Theoretical Issues in Probabilistic Artificial Intelligence
Michael Kearns
AT&T Labs
In the last decade or so, many of the central problems of "classical"
artificial intelligence --- such as learning, planning and logical
inference --- have been reformulated in frameworks with statistical
or probabilistic underpinnings. The benefits of this trend include
the adoption of a common set of mathematical tools for the various
AI subdisciplines, increased attention on central algorithmic issues,
an emphasis on approximation algorithms for some notoriously hard
AI problems... and excellent opportunities for researchers from the
theoretical computer science community to contribute to and influence AI.
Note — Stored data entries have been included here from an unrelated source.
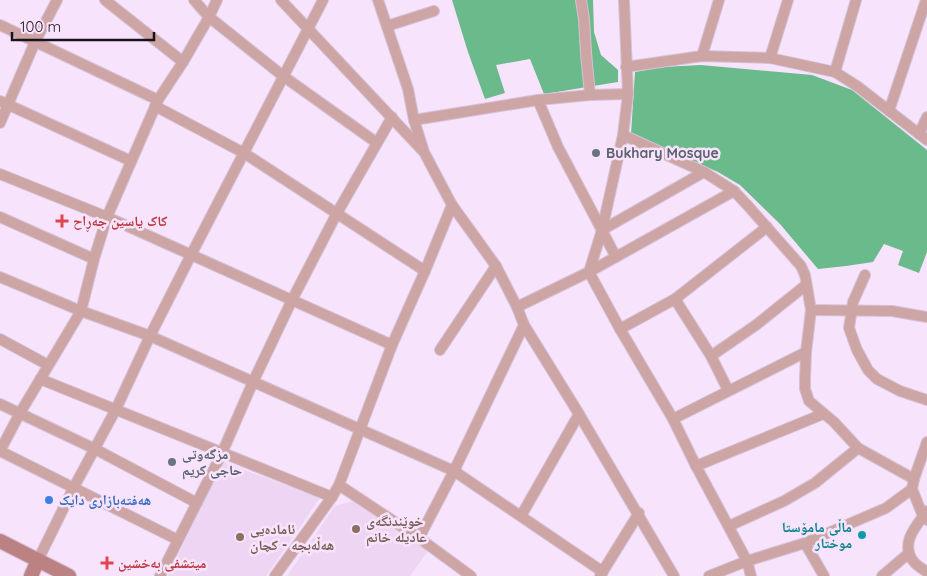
<svg xmlns="http://www.w3.org/2000/svg" width="927" height="576" viewBox="0 0 927 576" font-family="Quicksand,'Noto Naskh Arabic',sans-serif">
  <style>
    .built { fill: #efd5f4 }
    .forest { fill: #6aba8b }
    .lines { fill: none; stroke-linecap: round; stroke-linejoin: round }
    .street-casing { stroke: #d5c2d8; stroke-width: 12 }
    .secondary-casing { stroke: #d5c2d8; stroke-width: 16 }
    .street { stroke: #cda5a5; stroke-width: 10 }
    .secondary { stroke: #bc8283; stroke-width: 14 }
    .worship-dot { fill: #6b7280; stroke: #f8e3fc; stroke-width: 2 }
    .health-dot { fill: #e0444e; stroke: #f8e3fc; stroke-width: 2 }
    .shop-dot { fill: #3f7fe0; stroke: #f8e3fc; stroke-width: 2 }
    .education-dot { fill: #8d6e63; stroke: #f8e3fc; stroke-width: 2 }
    .culture-dot { fill: #0f9aa8; stroke: #f8e3fc; stroke-width: 2 }
    .labels { text-anchor: middle; stroke-width: 5; stroke-linejoin: round; paint-order: stroke }
    .worship-label { font-size: 14px; font-weight: bold; fill: #5b616d; stroke: #f8e3fc; text-anchor: start }
    .health-label { font-size: 14px; font-weight: bold; fill: #be3a42; stroke: #f8e3fc; text-anchor: start }
    .shop-label { font-size: 14px; font-weight: bold; fill: #366cbe; stroke: #f8e3fc; text-anchor: start }
    .education-label { font-size: 14px; font-weight: bold; fill: #785e54; stroke: #f8e3fc; text-anchor: start }
    .culture-label { font-size: 14px; font-weight: bold; fill: #0d838f; stroke: #f8e3fc; text-anchor: end }
  </style>
  <rect width="100%" height="100%" fill="#f8e3fc"/>
  <!-- built -->
  <g class="built">
    <path d="M 223,462 L 320,498 L 266,576 L 168,576 Z"/>
    <path d="M 353,501 L 428,551 L 410,576 L 287,576 L 335,506 Z"/>
  </g>
  <!-- forest -->
  <g class="forest">
    <path d="M 452,0 L 593,0 L 594,32 L 601,55 L 618,70 L 618,82 L 544,94 L 530,59 L 496,65 L 505,93 L 485,99 L 468,52 Z"/>
    <path d="M 701,65 L 812,75 L 852,90 L 927,150 L 927,252 L 919,273 L 898,265 L 903,251 L 884,244 L 873,262 L 846,266 L 818,269 L 780,224 L 740,185 L 718,172 L 631,134 L 635,72 L 663,67 Z"/>
  </g>
  <g class="lines">
    <defs>
      <g id="street">
        <path d="M 105,0 L 183,62"/>
        <path d="M 194,0 L 209,17 L 283,76 L 377,143"/>
        <path d="M 281,0 L 422,150"/>
        <path d="M 378,0 L 408,89 L 414,120 L 424,152 L 452,205 L 496,266 L 517,307 L 524,325 L 579,414 L 674,576"/>
        <path d="M 581,0 L 584,19 L 586,53 L 590,95"/>
        <path d="M 624,0 L 628,94 L 623,135 L 602,230 L 589,272 L 620,329 L 673,419 L 696,466 L 747,561 L 751,576"/>
        <path d="M 0,25 L 158,100"/>
        <path d="M 387,26 L 434,11"/>
        <path d="M 702,56 L 719,0"/>
        <path d="M 770,58 L 788,0"/>
        <path d="M 626,67 L 702,56 L 770,58 L 835,72 L 857,86 L 927,140"/>
        <path d="M 835,72 L 856,0"/>
        <path d="M 538,100 L 558,147 L 616,257"/>
        <path d="M 0,101 L 131,161"/>
        <path d="M 155,106 L 244,153 L 425,271"/>
        <path d="M 889,111 L 926,0"/>
        <path d="M 414,120 L 538,100 L 590,95 L 628,94"/>
        <path d="M 0,123 L 35,42 L 57,0"/>
        <path d="M 919,134 L 927,117"/>
        <path d="M 623,135 L 704,172 L 734,191 L 749,207 L 801,266 L 805,275 L 811,310 L 806,352 L 805,379 L 805,389 L 809,401 L 834,422 L 858,448 L 914,479"/>
        <path d="M 0,174 L 107,217 L 392,345"/>
        <path d="M 0,217 L 94,259"/>
        <path d="M 602,230 L 704,172"/>
        <path d="M 865,275 L 853,302 L 849,328 L 857,350 L 868,370 L 877,379 L 900,391 L 927,400"/>
        <path d="M 0,277 L 81,311 L 150,336 L 454,471 L 603,572"/>
        <path d="M 675,299 L 711,356 L 728,390"/>
        <path d="M 517,307 L 589,272 L 734,191"/>
        <path d="M 811,310 L 892,311 L 927,317"/>
        <path d="M 620,329 L 675,299 L 767,227"/>
        <path d="M 0,339 L 48,365"/>
        <path d="M 440,350 L 496,266"/>
        <path d="M 711,356 L 756,325 L 806,285"/>
        <path d="M 40,379 L 332,497"/>
        <path d="M 0,404 L 95,449 L 197,503"/>
        <path d="M 673,419 L 806,352"/>
        <path d="M 927,442 L 914,479 L 912,489 L 923,516 L 927,520"/>
        <path d="M 0,451 L 20,413 L 81,311 L 94,259 L 107,217 L 158,100 L 183,62 L 209,17 L 217,0"/>
        <path d="M 0,451 L 178,540"/>
        <path d="M 696,466 L 823,414"/>
        <path d="M 339,485 L 419,538 L 471,576"/>
        <path d="M 927,511 C 916,526 899,544 914,562 C 917,566 923,569 927,572"/>
        <path d="M 521,516 L 579,414"/>
        <path d="M 729,526 L 784,501 L 815,483 L 858,448"/>
        <path d="M 419,538 L 454,471 L 524,325"/>
        <path d="M 805,543 L 824,576"/>
        <path d="M 38,560 L 74,487 L 116,409 L 150,336 L 191,255 L 323,0"/>
        <path d="M 160,576 L 222,453 L 253,382 L 292,300 L 337,213 L 392,117"/>
        <path d="M 275,576 L 332,497 L 339,485 L 392,345 L 425,271 L 452,205"/>
        <path d="M 600,576 L 639,513"/>
        <path d="M 709,576 L 747,561 L 805,543 L 886,508 L 912,489"/>
        <path d="M 882,576 L 909,553"/>
      </g>
      <g id="secondary">
        <path d="M 0,541 L 69,576"/>
        <path d="M 31,576 L 38,560"/>
      </g>
    </defs>
    <!-- street casing -->
    <use href="#street" class="street-casing"/>
    <!-- secondary casing -->
    <use href="#secondary" class="secondary-casing"/>
    <!-- street -->
    <use href="#street" class="street"/>
    <!-- secondary -->
    <use href="#secondary" class="secondary"/>
  </g>
  <!-- markers -->
  <g class="worship-dot">
    <circle cx="596" cy="153" r="5"/>
    <circle cx="172" cy="462" r="5"/>
  </g>
  <g class="health-dot">
    <path d="M59.5 213.5h5v5h5v5h-5v5h-5v-5h-5v-5h5z"/>
    <path d="M104.5 555.5h5v5h5v5h-5v5h-5v-5h-5v-5h5z"/>
  </g>
  <circle class="shop-dot" cx="49" cy="500" r="5"/>
  <g class="education-dot">
    <circle cx="356" cy="529" r="5"/>
    <circle cx="240" cy="537" r="5"/>
  </g>
  <circle class="culture-dot" cx="862" cy="535" r="5"/>
  <g class="labels">
    <!-- worship labels -->
    <g class="worship-label">
      <text x="606" y="158">Bukhary Mosque</text>
      <text x="182" y="459">مزگە‌وتی<tspan x="182" dy="16">حاجی كریم</tspan></text>
    </g>
    <!-- health labels -->
    <g class="health-label">
      <text x="73" y="226">کاک یاسین جەڕاح</text>
      <text x="118" y="568">میتشفی بەخشین</text>
    </g>
    <!-- shop labels -->
    <g class="shop-label">
      <text x="59" y="505">هەفتەبازاری دایک</text>
    </g>
    <!-- education labels -->
    <g class="education-label">
      <text x="366" y="526">خوێندنگەی<tspan x="366" dy="16">عادیلە خانم</tspan></text>
      <text x="250" y="534">ئامادەیی<tspan x="250" dy="16">هەڵەبجە - کچان</tspan></text>
    </g>
    <!-- culture labels -->
    <g class="culture-label">
      <text x="852" y="532">ماڵى مامۆستا<tspan x="852" dy="16">موختار</tspan></text>
    </g>
  </g>
  <!-- scale -->
  <path d="M12 32v8h142v-8" fill="none" stroke="#1b131c" stroke-width="2.5"/>
  <text x="20" y="32" font-size="15" fill="#1b131c" stroke="#f8e3fc" stroke-width="4" paint-order="stroke">100 m</text>
</svg>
In this tutorial, I will survey the probabilistic frameworks and the
central computational problems posed in several well-developed areas
of AI. I will describe some of the algorithms proposed for these
problems, overview what is formally known about them (and also what is
suspected but not proven), and try to give a flavor of the mathematical
techniques involved. The tutorial will be self-contained, designed to
be accessible to anyone in the STOC/FOCS community, with an emphasis
on the interesting open problems. Likely topics include:
Graphical Models and Probabilistic Inference: graph-theoretic
representations of distributions; the junction tree algorithm for
exact inference in sparse networks; variational methods from
statistical physics for approximate inference in dense networks.
Markov Decision Processes for Planning and Reinforcement Learning:
planning in MDP's via value iteration, linear programming, and sparse
sampling; the Q-learning algorithm; the exploration-exploitation
trade-off and mixing times.
Supervised Learning: basics and recent advances in boosting; maximum
margin analyses of generalization error.